Seyhan Soylu ise bunun üzerine “Sevgili Arkadaşlar, ben hayatım boyunca kimseye iftira atmam. Delil ve belgelerle konuşurum. Bu konuyla ilgili ben ne söylediysem her zaman ardındayım. Onu aleni olarak sanki deşifre ediyormuşum gibi algılanması çok çirkin. Biz İzzet’le bir ilişki yaşadık. Ve yaşadığımız ilişki İzzet’ in şöhret günlerinin başındaydı. O gün o tarihteki gazeteci arkadaşlarım bugün duayen olarak kabul edilen Nurcan Sabur, Tayyar Işıksaçan ve Nurettin Soydan gibi isimlerden, yeni yetme bir sanatçının bir şeyler rica etmesi imkansız.” derken Nurcan Sabur “Ben şahidim, biliyorum” diye yorum yaptı.
Seyhan Soylu açıklamasına devam ederek “Ve ayrıca benim gibi Aristokrat bir kimliğin, İzzet Bey gibi Anadolu’dan gelmiş ve pavyonlarda şarkı söyleyerek kendine kimlik arayan biri için kullanılması gereken bir objeydim.
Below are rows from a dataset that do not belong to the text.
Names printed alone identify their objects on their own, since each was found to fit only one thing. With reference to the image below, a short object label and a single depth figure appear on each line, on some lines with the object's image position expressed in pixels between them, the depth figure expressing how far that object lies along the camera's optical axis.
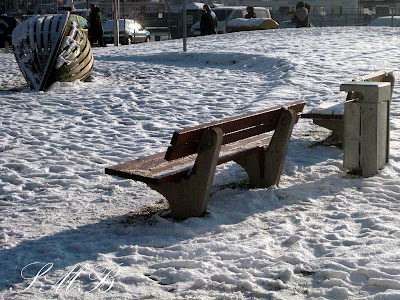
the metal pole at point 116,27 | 23.33
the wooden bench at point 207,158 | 5.16
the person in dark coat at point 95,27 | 24.91
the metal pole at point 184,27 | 16.03
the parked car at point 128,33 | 30.58
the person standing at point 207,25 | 25.24
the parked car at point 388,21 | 30.52
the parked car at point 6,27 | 29.52
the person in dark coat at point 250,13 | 29.09
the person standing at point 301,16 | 25.61
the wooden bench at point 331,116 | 7.38
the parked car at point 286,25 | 36.47
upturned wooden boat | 13.20
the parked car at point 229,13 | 34.59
Kimin ne olacağı belli olmaz. Yarın bir gün öyle bir şöhret olur ki başka biri de ondan faydalanır. Daha henüz o kalibrasyonu yakalayamadı. Al Sana Haber masası haberin de magazinin de hicivle anlatıldığı bir masa. Biz burada hakaret etmiyoruz. Hiciv ediyoruz” dedi.
İlk nikahlı karısı benim
Gökay Kalaycıoğlu ise “Seyhan bir açıklaman var. ‘Ben İzzet Yıldızhan’ ın hayatında Mahidevran gibiyim’ diye. Doğru mu bu?” diye sorunca Seyhan Soylu “Evet çünkü İzzet’ in ilk nikahlı karısı benim. İzzet’ in benden sonraki bütün izdivaçları benim üzerime gelmiştir. Ben İzzet’ le 1987 yılında birlikteydim. Benden öncekiler de nikah kıyılacak yerlerde çalışmıyorlardı.” diyerek açıklamada bulundu.